A related technological area of interest involves the future of internet data transfer speeds, and the relationship between Comcast and competing content providers, such as Netflix. Recently, Netflix reported a drop in streaming speeds of online movies and tv shows by customers you use Comcast and Verizon. An interesting article posted at the consumerist.com examines this data and considers the possibility that these providers may be deliberately throttling Netflix’s streaming content.
Should the government allow this merger?
So, the question for government regulators and the public in general remains. Should the merger be blocked on antitrust grounds as one that would ultimately be bad for consumers?
On the one hand, a recent Bloomberg article argues that Comcast’s acquisition could improve service for current Time Warner Cable customers. Also, the expanding company’s increased ability to negotiate and produce cheaper programming would likely allow it to shift resources toward improved technology that could ultimately increase Internet access and speeds across the country. Thus, the Bloomberg reporter observes that,
Although it’s unlikely that the merger will lead to lower cable bills, the acquisition might help moderate price increases and increase U.S. broadband penetration. ("Stop Whining About the Comcast Time Warner Merger.")
A sister Bloomberg article by Harvard law professor Susan Crawford takes an opposing view by examining the proposed merger as really about the nation’s infrastructure needs and, ultimately, America’s future. According to Crawford, fiber-optic networks of the kind used by Comcast and its competitors should be regarded as national infrastructure, like roads, waterways, and bridges. These, she argues, cannot be left entirely in the hands of companies with monopolistic tendencies, entities that can use their immense size and power to dictate prices and control content. In conclusion, she writes,
We can't flourish as a country unless someone takes the long view and ensures that American businesses aren't forced to pay whatever tribute Comcast demands in order to thrive. ("Comcast's Time Warner Deal Is Bad for America.")
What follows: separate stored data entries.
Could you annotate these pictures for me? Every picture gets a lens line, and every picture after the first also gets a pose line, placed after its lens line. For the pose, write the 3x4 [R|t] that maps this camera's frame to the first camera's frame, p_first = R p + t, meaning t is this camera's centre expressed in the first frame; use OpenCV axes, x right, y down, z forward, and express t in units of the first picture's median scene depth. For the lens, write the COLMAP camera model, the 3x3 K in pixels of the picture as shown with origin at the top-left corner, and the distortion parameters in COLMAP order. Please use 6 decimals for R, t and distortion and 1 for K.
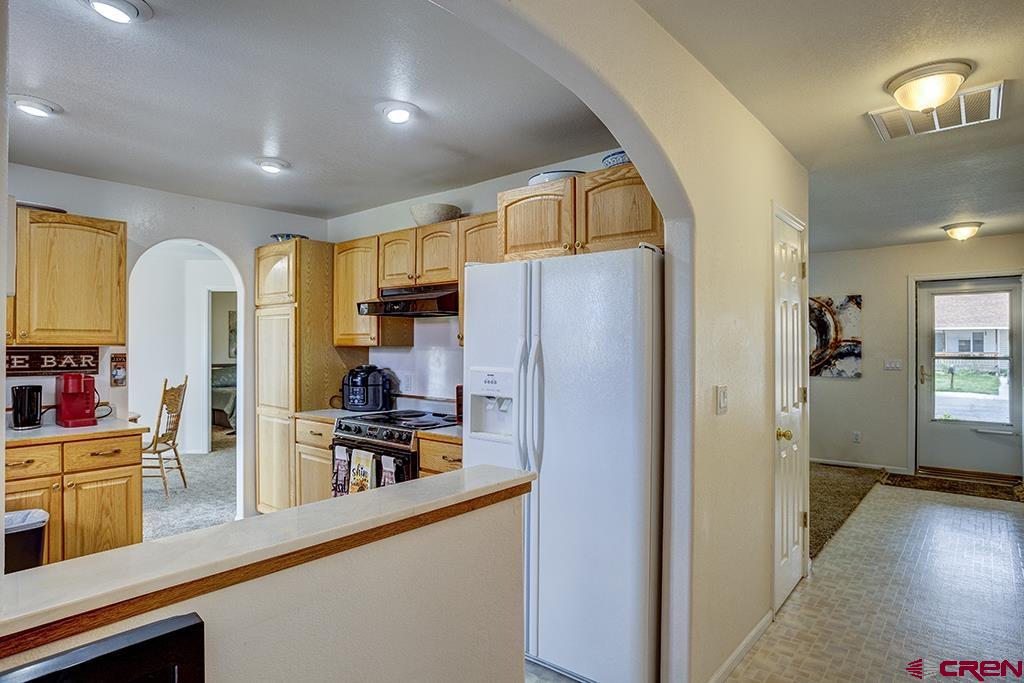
lens RADIAL K [[571.0, 0, 510.2], [0, 571.0, 345.6], [0, 0, 1]] dist [-0.015453, 0.000073]
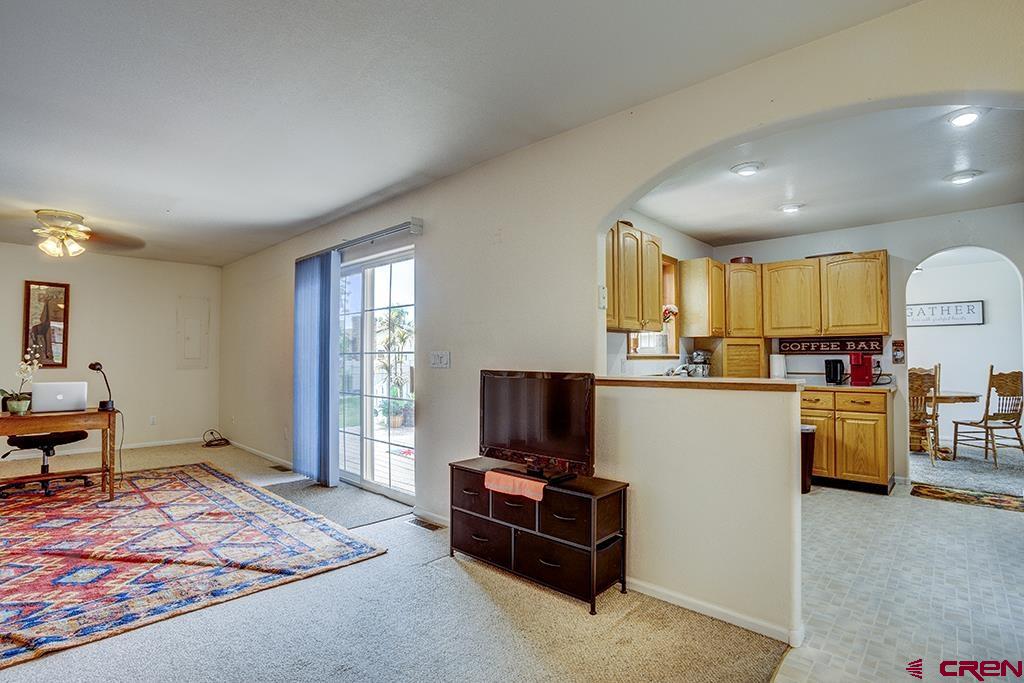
lens RADIAL K [[498.6, 0, 512.0], [0, 498.6, 341.5], [0, 0, 1]] dist [-0.069604, 0.028621]
pose [[-0.049157, -0.033362, -0.998234, 0.609051], [0.001893, 0.999437, -0.033495, 0.059428], [0.998789, -0.003537, -0.049066, 0.096893]]
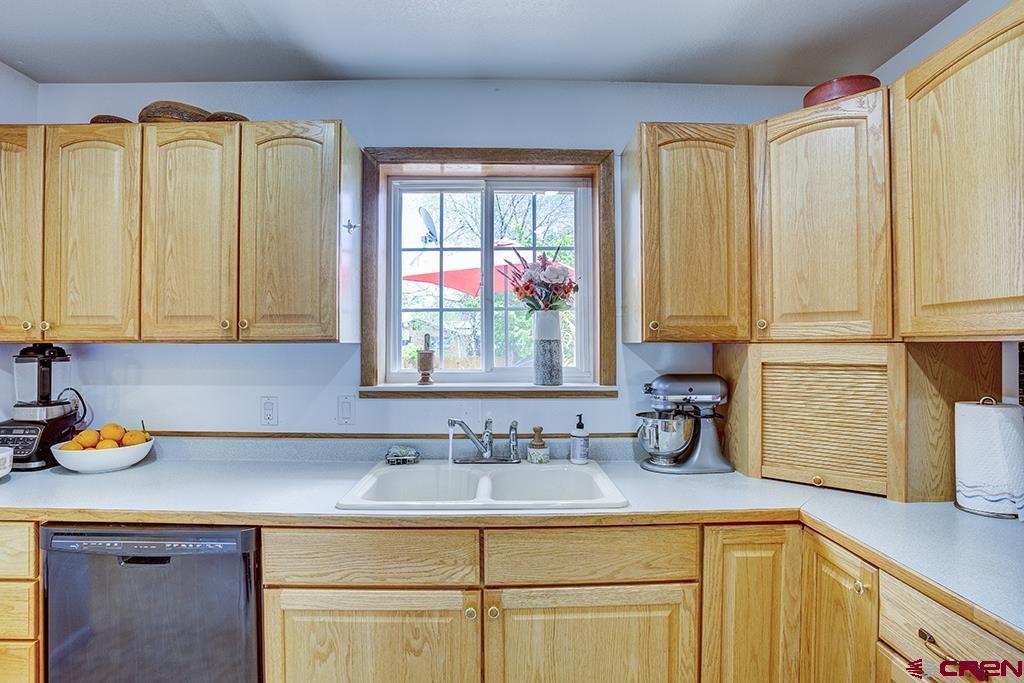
lens RADIAL K [[498.6, 0, 512.0], [0, 498.6, 341.5], [0, 0, 1]] dist [-0.069604, 0.028621]
pose [[-0.755952, -0.007269, -0.654586, -0.366976], [0.001440, 0.999917, -0.012768, 0.005316], [0.654625, -0.010595, -0.755879, 0.862164]]
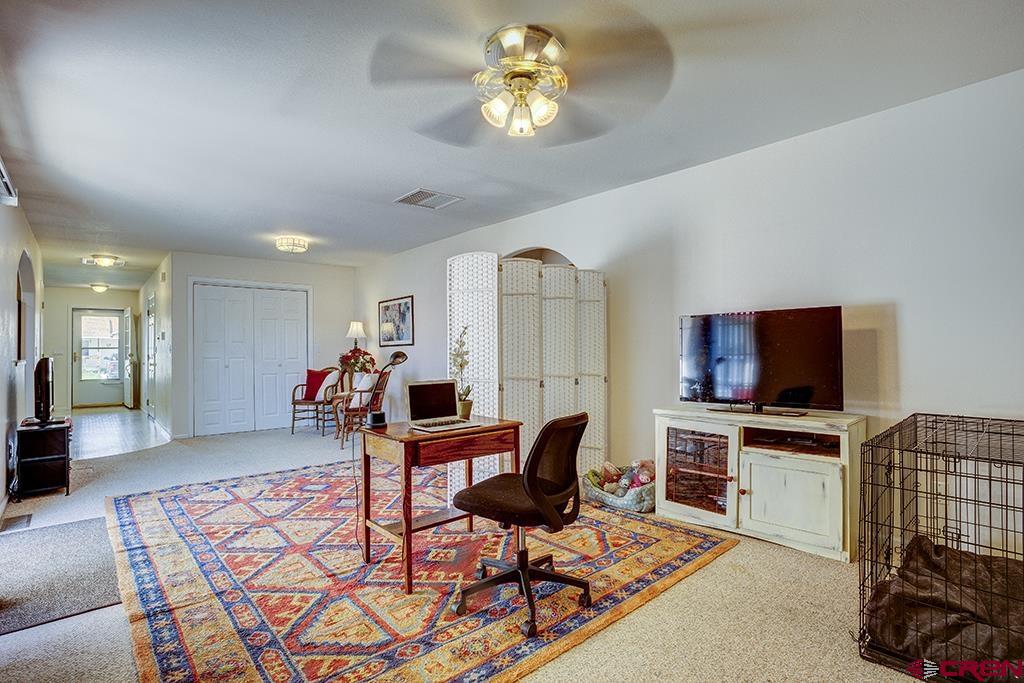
lens RADIAL K [[498.6, 0, 512.0], [0, 498.6, 341.5], [0, 0, 1]] dist [-0.069604, 0.028621]
pose [[0.142873, 0.014969, 0.989628, -1.177536], [0.010138, 0.999811, -0.016587, 0.072101], [-0.989689, 0.012403, 0.142694, -1.223239]]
Whether or not Comcast can ascend to near-unrivalled status in domestic cable broadband is now up to regulators at the Federal Trade Commission and the Department of Justice. If, after carefully weighing the issues discussed above, the merger is allowed, American consumers will learn whether a future of monopolistic broadband price increases and stifled choices in viewing content awaits, as naysayers fear. Or, perhaps the merger will promote expanded technologies and the benefits of scaled economics, which could lead to a more satisfying broadband experience for consumers nationwide.